5. The addition made is also opposed to the decision of jurisdictional Hon. High Court of Karnataka in ITA: 471/2013 in CIT & anr. vs. Urban Cooperative Bank Ltd. Shikaripura.
6. The appellant craves leave to add, delete, to amend, modify and /or to alter any of the foregoing grounds and also urge such other grounds at the time of hearing.
5. The learned AR submitted that there was a mistake in submission before the lower authorities. It was stated that the state government has not stood as a guarantor for the reimbursement of interest which is not recovered in respect of loans which has become Non-Performing Assets (NPAs). In this context, the learned AR relied on the judgment of the Hon’ble jurisdictional High Court in the case of CIT Vs. Urban Co-operative Bank Ltd., (supra). The learned AR further submitted that some of the interests were recovered and duly offered to tax in the year of receipts. It was submitted that in the interest of justice and equity, the matter needs to be examined afresh by the AO.

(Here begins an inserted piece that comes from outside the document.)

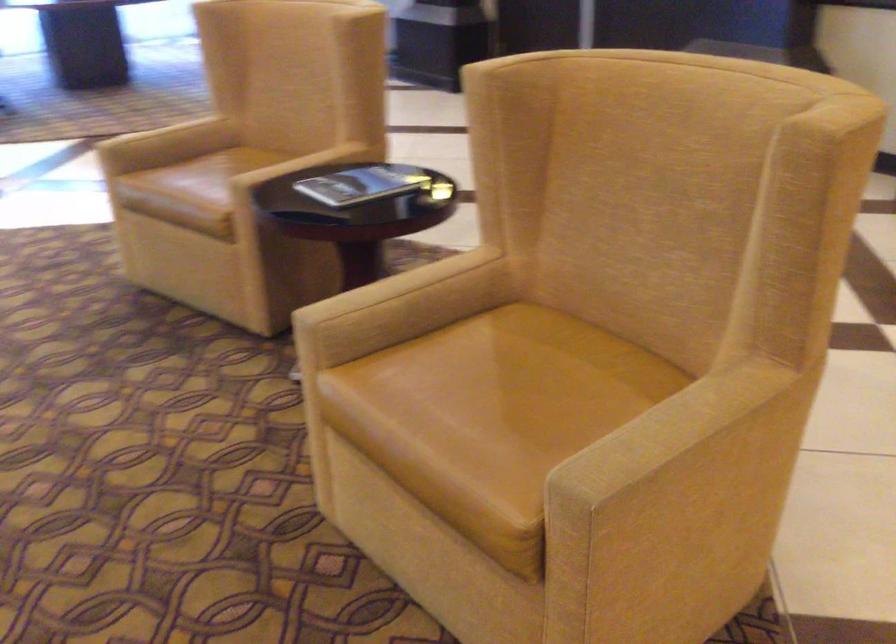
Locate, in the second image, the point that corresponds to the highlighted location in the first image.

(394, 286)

6. The learned Standing Counsel supported the orders of the AO and CIT(A).
7. I have heard the rival submissions and perused the material on record. It is the claim of the learned AR that the asses see had computed income in consonance with Rule 22 of Karnataka Co-operative Societies Rules, 1960 which reads as under:
“22. Manner of determining net profits under sub-section (1) of Section 57 and rate at which dividend may be paid by Co-operative Societies.—(1) In determining net profits from which not less than 25 per cent are to be taken to the reserve fund under sub-section (2) of Section 57, the following procedure shall be adopted.—
(a) All interest accrued due, but not actually realised shall be deducted from the gross profits for the year, before the net profits are arrived at. So much of the accrued interest that has been so deducted from the profits :of the year, as are actually recovered during the subsequent year, may be added to the profits of the subsequent year. The Registrar may, in special cases and after due enquiry, permit a society to treat interest accrued due for a period not exceeding one year as profits; but, if the amount so permitted to be treated as profits is not actually recovered during the subsequent year, it shall be deducted from the profits of such subsequent year before the net profits of that year are arrived at;”

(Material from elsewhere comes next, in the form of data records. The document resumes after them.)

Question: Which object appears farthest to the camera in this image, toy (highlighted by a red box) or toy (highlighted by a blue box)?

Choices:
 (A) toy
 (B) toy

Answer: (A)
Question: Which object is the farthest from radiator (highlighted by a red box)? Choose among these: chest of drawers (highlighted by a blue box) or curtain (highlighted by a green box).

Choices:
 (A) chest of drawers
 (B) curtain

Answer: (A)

8. However, it is to be noted that section 145 of the Act does not permit the asses see to follow the hybrid system of accounting. In other words, if the interest income has accrued, the same is to be brought to tax in the year of accrual though it is received in the subsequent year. Further, question is whether there is a right to receive / accrual in the relevant Assessment Year. It is the case of the assessee before the Tribunal that principal amount itself has not been recovered much less the interest on the same. Consequently, the interest on these NPAs is never accounted for since there is no right to receive the same in the relevant year. In the interest of justice and equity, I am of the view that the matter requires reconsideration at the level of the AO. Assessee shall provide the necessary proof to show that interest which is not accounted for in the books of accounts is on the NPAs which is not recoverable. Assessee is also directed to furnish necessary material to prove when interest income was received subsequently, the same was offered to tax in the year of receipt. To examine these aspects, the matter is restored to the files of the AO. It is ordered accordingly.
9. In the result, appeal filed by the assessee is allowed for statistical purposes.
Pronounced in the open court on the date mentioned on the caption page.